PAGE EXCERPT:
Content starts

Sid Yadav: Yeah. Um, so just going back to what I, what I just said. You know, when I look at the all in one pie of a creator business, uh, like yours, you know, I just feel like we're, we're maybe like at the halfway mark, but there's a lot of stuff that we don't do yet, um, that I hope we can get into, um, as well as with the stuff that we do. The other half we want to get right and we want to be the best versions of. So in terms of, I think what would make for an exciting feature actually, there's a lot that I could talk about, but I don't wanna make our engineers, um, uh, freak out over this podcast , uh, if they happen to be listening. Um, so what, what I will say is the for falling.
So I think at the start of the, the show I spoke about, you know, start, engage, monetize, and scale. So those are the four steps to the journey of a, of a creator. I really feel like over the last four years, we've been very obsessed with the engage part of that journey, right? We assume that people already have an audience before they start Circle
um, and then we launched payments a year and a half ago to help them monetize. We haven't been as focused on the start and scale aspects of the businesses. Start aspect would be, you know, are we helping people even build an audience? You know, why is it that you need to build an audience? Maybe. In an email list product or a newsletter or TikTok before starting Circle.
So can we expand the pie of customers at the, the top of the funnel? And I, I'll just kind of leave it at that. And on the scale aspect, it's really about you know, helping The Futur futures stay on Circle right? Which is, we don't want you to have to outgrow us. We want to support you. As you guys become ten million dollar business, a hundred million dollar business.
I I imagine eventually there'll be a billion dollar business, hopefully, uh, if not on Circle but in the wider world, uh, a billion dollar creator business to me, seems inevitable. And we wanna build that ultimate product, which people can start with. And then scale too. And yeah, there's a lot going on there, which are both sort of weaknesses of Circle today, a lot of pain points that we want to solve for, as well as opportunities. Because we know that if we solve for them, we're going to be helping a lot more customers start to engage monetizing scale.
Chris Do: A couple of questions I have for you, and feel free to plead the fifth or be evasive if you wish. We're in the political season anyway, so nothing would surprise me, right? I noticed something that Facebook and many of the social platforms do, which is they don't give you a chronological feed.
It's built on engagement and understanding how people react and respond to things. Is there any desire to do that because there are threads that are created and it's like I gotta scroll down to find them. And just because it's newer, it sits on top, doesn't mean it's the best thing to be seen. Is that something that you're looking into? What can we expect there?

Content ends

SOURCE MATERIAL:
Content starts

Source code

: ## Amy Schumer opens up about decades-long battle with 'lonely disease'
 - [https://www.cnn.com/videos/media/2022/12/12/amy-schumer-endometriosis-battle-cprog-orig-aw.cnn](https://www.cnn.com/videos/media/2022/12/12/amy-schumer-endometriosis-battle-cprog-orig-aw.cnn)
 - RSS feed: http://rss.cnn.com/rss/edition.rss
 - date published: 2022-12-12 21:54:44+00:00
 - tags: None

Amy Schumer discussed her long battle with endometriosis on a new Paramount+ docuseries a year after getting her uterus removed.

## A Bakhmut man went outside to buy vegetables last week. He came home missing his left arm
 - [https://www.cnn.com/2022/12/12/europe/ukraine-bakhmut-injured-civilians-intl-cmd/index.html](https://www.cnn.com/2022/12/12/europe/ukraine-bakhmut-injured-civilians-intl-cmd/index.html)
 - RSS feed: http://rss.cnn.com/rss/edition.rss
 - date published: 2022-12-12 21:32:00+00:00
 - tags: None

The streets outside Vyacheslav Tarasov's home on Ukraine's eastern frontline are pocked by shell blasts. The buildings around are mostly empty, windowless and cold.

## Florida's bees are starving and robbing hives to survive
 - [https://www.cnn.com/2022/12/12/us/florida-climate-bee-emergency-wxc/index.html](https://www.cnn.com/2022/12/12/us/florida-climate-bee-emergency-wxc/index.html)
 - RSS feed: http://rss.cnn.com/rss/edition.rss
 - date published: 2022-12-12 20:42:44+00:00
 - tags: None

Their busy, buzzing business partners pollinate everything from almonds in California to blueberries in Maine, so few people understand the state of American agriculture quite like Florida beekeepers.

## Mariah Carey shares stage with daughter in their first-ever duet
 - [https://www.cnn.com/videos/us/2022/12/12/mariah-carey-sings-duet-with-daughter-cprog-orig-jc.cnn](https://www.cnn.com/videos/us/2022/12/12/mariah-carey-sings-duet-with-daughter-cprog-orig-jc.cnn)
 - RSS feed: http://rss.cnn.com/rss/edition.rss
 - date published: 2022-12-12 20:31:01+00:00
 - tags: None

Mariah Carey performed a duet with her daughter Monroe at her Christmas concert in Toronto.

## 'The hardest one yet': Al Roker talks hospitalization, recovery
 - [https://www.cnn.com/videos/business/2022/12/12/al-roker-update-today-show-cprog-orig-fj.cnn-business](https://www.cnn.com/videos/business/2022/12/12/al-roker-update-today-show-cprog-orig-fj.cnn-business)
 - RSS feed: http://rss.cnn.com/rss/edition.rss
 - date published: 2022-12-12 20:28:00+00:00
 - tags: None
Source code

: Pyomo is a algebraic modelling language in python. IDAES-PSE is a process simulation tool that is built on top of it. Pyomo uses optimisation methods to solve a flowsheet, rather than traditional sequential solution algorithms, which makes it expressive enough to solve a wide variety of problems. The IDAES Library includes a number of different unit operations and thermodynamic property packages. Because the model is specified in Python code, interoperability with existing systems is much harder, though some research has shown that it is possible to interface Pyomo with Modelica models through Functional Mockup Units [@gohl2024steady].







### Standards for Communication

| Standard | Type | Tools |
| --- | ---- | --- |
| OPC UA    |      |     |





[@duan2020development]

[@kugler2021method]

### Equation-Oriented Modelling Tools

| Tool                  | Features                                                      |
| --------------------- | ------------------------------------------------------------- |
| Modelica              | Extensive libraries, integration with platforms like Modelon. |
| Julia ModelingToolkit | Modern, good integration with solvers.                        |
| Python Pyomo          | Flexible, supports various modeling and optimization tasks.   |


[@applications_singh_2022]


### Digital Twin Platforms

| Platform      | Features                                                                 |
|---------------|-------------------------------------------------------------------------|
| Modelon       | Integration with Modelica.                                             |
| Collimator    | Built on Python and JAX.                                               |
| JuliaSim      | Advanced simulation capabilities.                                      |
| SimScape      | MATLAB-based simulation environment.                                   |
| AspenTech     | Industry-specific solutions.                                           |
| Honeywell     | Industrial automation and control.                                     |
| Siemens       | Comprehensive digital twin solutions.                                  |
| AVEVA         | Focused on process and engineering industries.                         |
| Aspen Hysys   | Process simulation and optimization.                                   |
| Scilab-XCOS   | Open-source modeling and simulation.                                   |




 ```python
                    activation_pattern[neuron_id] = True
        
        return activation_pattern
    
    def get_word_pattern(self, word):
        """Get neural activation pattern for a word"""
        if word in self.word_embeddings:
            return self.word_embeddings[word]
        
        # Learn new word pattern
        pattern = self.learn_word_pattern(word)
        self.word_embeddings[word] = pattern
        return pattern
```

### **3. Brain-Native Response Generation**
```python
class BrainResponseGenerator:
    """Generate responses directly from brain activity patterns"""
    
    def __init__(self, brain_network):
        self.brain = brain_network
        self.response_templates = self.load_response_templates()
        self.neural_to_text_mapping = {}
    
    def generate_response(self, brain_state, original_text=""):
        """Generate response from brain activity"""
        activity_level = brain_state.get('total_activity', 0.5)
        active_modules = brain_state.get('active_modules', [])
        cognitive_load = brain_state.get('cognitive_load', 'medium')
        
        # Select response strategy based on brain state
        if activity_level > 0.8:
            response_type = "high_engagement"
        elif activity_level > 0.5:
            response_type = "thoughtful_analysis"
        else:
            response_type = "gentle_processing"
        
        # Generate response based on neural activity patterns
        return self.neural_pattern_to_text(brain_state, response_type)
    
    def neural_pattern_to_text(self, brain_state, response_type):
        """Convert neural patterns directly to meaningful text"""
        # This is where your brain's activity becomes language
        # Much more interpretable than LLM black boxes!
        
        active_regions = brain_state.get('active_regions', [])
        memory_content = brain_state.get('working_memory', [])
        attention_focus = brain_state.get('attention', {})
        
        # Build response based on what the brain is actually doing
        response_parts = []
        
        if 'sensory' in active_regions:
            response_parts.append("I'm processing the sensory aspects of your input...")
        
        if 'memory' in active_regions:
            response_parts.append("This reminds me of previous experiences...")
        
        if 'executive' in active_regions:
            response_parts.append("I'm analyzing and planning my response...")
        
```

Content ends

From the Circle podcast transcript, copy out the passage starting at "Sid Yadav: Yeah." and ending at "the for falling.".

WRITTEN SOLUTION:
Sid Yadav: Yeah. Um, so just going back to what I, what I just said. You know, when I look at the all in one pie of a creator business, uh, like yours, you know, I just feel like we're, we're maybe like at the halfway mark, but there's a lot of stuff that we don't do yet, um, that I hope we can get into, um, as well as with the stuff that we do. The other half we want to get right and we want to be the best versions of. So in terms of, I think what would make for an exciting feature actually, there's a lot that I could talk about, but I don't wanna make our engineers, um, uh, freak out over this podcast , uh, if they happen to be listening. Um, so what, what I will say is the for falling.